■ **Work order 1**
Duplicate the Avastin recall article word for word, starting at "However, groups like" and ending at "to the group.".
■ **Work order 2**
According to the Avastin recall article, how many lots of Avastin is the compounding pharmacy recalling?
■ **Work order 3**
Decide whether each statement agrees with the Avastin recall article, and support each yes or no with the deciding words from the article: (a) The pharmacy issuing the recall is in Martinez, Georgia. (b) The contaminated injection made by the NECC caused 100 deaths. (c) Illnesses had been reported in connection with the Med Prep Consulting recall.

■ **Selected passage**
━━━━━━━━━━━━━━━━━━━━
Georgia compounding pharmacy recalls Avastin after reports of eye infections

The FDA issued a warning on a popular cancer drug that turned out to be fake. The vials labeled "Avastin," contained a liquid that was worthless. But who would sell a fake to cancer patients? Chief investigative correspondent Armen Keteyan reports.

WASHINGTON The Food and Drug Administration is warning doctors that a compounding pharmacy is recalling syringes of the Roche drug Avastin after receiving reports of eye infections among patients.

The FDA said Wednesday that Clinical Specialties of Martinez, Ga., has received five reports of eye infections from physicians who used the drug to treat macular degeneration, a common vision disorder that affects seniors.

The compounding pharmacy is recalling 40 lots of Avastin distributed to doctors' offices in Georgia, Louisiana, South Carolina and Indiana since December 18, the FDA said.

Avastin is approved as a cancer drug, but it contains the same active ingredient as Lucentis, another Roche drug approved for macular degeneration. For years, compounding pharmacies have repackaged Avastin into small vials for use by eye doctors. Repackaged injections of Avastin cost about $50, compared with $2,000 for Lucentis.

Swiss drugmaker Roche has tried to discourage doctors from using Avastin for such unapproved uses. The company points out that Lucentis was specifically tested and formulated for use in the eye, and its price reflects the cost of that research and development.

However, groups like the American Academy of Ophthalmologists say there is no detectable difference in outcomes for patients. More than half the injections given for macular generation in the U.S. are Avastin, according to the group.

Age-related macular degeneration is the most common cause of blindness among older Americans, affecting about 2 million people in the U.S. over age 50. The condition causes new blood vessels to grow in the eye and leak blood and fluid, damaging the retina and distorting vision.

Compounding pharmacies, which are specialty facilities that mix doses of medication based on patient's individual prescriptions, have become more scrutinized following a 2012 outbreak of fungal meningitis and other infections that were traced back to the New England Compounding Center in Framingham, Mass.

A contaminated steroidal injection made by the NECC sickened more than 720 nationwide and caused 50 deaths.

In recent weeks the FDA has stepped up inspections of compounding pharmacies across a dozen states.

On Monday, the FDA announced a recall of drugs from a N.J. compounding pharmacy Med Prep Consulting after fungal contamination was found at a Connecticut hospital where medication had been shipped. No illnesses had been reported.
━━━━━━━━━━━━━━━━━━━━
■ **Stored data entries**
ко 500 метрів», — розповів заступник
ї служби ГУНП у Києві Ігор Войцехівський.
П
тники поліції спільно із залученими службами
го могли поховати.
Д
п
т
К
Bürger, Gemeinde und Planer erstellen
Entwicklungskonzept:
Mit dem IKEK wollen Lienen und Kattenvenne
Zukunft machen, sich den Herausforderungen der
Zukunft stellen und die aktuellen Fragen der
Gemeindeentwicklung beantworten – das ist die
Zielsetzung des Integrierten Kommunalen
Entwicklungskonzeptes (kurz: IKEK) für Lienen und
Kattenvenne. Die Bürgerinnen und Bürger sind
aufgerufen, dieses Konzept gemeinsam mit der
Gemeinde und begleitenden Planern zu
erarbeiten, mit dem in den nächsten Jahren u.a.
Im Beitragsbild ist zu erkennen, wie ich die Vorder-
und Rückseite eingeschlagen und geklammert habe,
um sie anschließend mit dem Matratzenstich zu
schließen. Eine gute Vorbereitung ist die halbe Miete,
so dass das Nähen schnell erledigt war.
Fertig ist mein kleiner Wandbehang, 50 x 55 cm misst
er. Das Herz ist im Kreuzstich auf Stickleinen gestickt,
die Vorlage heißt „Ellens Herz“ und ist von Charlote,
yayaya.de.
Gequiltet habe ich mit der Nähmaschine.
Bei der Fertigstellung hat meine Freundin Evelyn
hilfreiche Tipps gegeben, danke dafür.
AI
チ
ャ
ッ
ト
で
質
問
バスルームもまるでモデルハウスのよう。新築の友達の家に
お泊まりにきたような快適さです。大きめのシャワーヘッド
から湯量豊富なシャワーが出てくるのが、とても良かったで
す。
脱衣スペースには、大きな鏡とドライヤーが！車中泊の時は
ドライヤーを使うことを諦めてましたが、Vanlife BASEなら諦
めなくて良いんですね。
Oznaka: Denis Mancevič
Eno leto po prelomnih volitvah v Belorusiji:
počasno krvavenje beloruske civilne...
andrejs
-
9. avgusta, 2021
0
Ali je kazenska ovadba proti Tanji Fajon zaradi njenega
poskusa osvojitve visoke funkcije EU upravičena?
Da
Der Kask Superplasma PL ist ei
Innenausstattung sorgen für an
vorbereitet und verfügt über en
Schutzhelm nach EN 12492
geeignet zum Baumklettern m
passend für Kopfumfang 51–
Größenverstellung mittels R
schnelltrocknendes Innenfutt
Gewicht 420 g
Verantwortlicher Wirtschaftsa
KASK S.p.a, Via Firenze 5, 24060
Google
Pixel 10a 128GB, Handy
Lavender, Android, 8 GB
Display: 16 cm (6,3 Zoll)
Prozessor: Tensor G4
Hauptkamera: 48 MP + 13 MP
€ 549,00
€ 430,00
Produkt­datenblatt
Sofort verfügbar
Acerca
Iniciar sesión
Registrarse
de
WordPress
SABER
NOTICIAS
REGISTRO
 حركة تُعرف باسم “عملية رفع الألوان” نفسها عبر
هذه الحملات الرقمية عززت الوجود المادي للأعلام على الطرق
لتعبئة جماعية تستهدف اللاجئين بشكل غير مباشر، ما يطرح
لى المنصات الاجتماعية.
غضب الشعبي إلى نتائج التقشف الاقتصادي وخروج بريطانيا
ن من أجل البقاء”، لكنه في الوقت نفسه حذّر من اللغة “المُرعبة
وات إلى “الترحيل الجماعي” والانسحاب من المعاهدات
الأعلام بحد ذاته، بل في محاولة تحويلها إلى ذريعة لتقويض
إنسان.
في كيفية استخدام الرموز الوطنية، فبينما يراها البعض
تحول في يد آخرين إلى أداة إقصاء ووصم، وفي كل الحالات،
━━━━━━━━━━━━━━━━━━━━
■ **Answer section 1**
However, groups like the American Academy of Ophthalmologists say there is no detectable difference in outcomes for patients. More than half the injections given for macular generation in the U.S. are Avastin, according to the group.

■ **Answer section 2**
40 lots

■ **Answer section 3**
(a) Yes: "Clinical Specialties of Martinez, Ga."
(b) No: "caused 50 deaths"
(c) No: "No illnesses had been reported."